УСЛОВИЕ ЗАДАЧИ »
Объясните, опираясь на исходный текст, почему скетчи знакомого рассказчика, выдержанные «в лучших жванецких традициях», не смешат американцев.

ИСХОДНЫЙ ТЕКСТ »
= = =

Дело не всегда в арифметике, но от этого стирание личного начала еще очевиднее. Одна коллега любит обращать к молодежи ободрительно-наставительные речи, ставя в пример себя:
– Вот я: я женщина-профессор, я крупный ученый, я активный администратор и я вырастила двоих детей, поступивших в ведущие университеты…
Беда не в том, что она преувеличивает свои заслуги, а в том, что она на полном серьезе декламирует свою служебную характеристику (merit evaluation), только от первого лица.
Собственно, с первого лица все и начинается: сотрудник пишет пышный отчет о работе, факультетский комитет без дальних слов транспонирует его в третье лицо, получившаяся характеристика утверждается деканатом и, наконец, преобразуется в строку бухгалтерской ведомости. Казалось бы, герой, он же практически автор этого житийного текста, сам, к тому же, исследователь литературы, должен отнестись к нему cum grano salis. Но нет, с простодушным доверием к документу он переводит его в исповедальное первое лицо. Так женщина, имитирующая оргазм, видя, что партнер принимает или делает вид, что принимает это за чистую монету, чувствует себя секс-бомбой.
Не угадаешь, где найдешь, где потеряешь
Лет двадцать назад, в Лос-Анджелесе, в шумную эмигрантскую очередь на «Жидкое небо» Славы Цуккермана затесались американцы. Они спросили окружающих, на каком языке те говорят, им ответили: на русском. «Они думают, мы русские, – смеялись эмигранты. – А когда придут русские (это была модная формула, грядущее советское вторжение изображалось в фильмах и телесериалах), они удивятся: “Какие же это русские? Русские чернявые, носатые. А эти, на танках, блондины курносые!”»
Сознание превосходства полное. «Мы» не только умнее «их», но еще и сильнее – надо будет, «наши» «им» покажут. К тому же, у «автохтонов» нет чувства юмора – они не понимают анекдотов! Потом, правда, выясняется, что смешон разве что английский язык рассказчиков, но американцы тактично от смеха удерживаются.
Один мой знакомый недоумевает, почему его скетчи, выдержанные в лучших жванецких традициях, не смешат американцев. Но дело в том, что он не озаботился англизировать свои какие-никакие хохмы (видимо, полагая, что хохма она и в Калифорнии хохма) и их совковую экзотику.
Впрочем, с переводом не везет даже Достоевскому. Моя любимая реплика Свидригайлова: «Если вы убеждены, что у дверей нельзя подслушивать, а старушонок можно лущить чем попало, в свое удовольствие…» , в солидном издании Нортон звучит примерно так: «Если вы уверены, что нельзя слушать у дверей, но любую какую хотите старую женщину можно стукнуть по голове…» [20] В предисловии сообщается, что перевод такого-то (фамилию великодушно опускаю) вполне адекватен и читабелен.

= = =

ФРАГМЕНТ ДАННЫХ »
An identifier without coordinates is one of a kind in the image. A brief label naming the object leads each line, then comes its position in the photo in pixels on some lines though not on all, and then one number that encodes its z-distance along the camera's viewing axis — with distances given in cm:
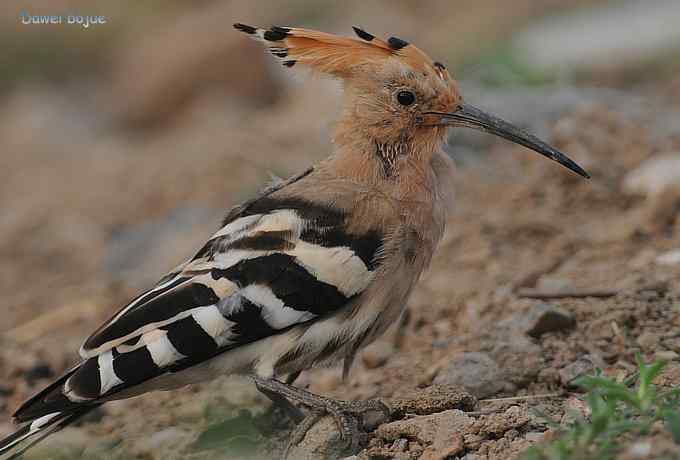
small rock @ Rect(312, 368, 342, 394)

= = =

ВЫПОЛНЕННОЕ ЗАДАНИЕ »
Знакомый не позаботился англизировать свои хохмы и их совковую экзотику. Видимо, он полагал, что хохма и в Калифорнии остается хохмой, поэтому американцы его скетчам не смеются.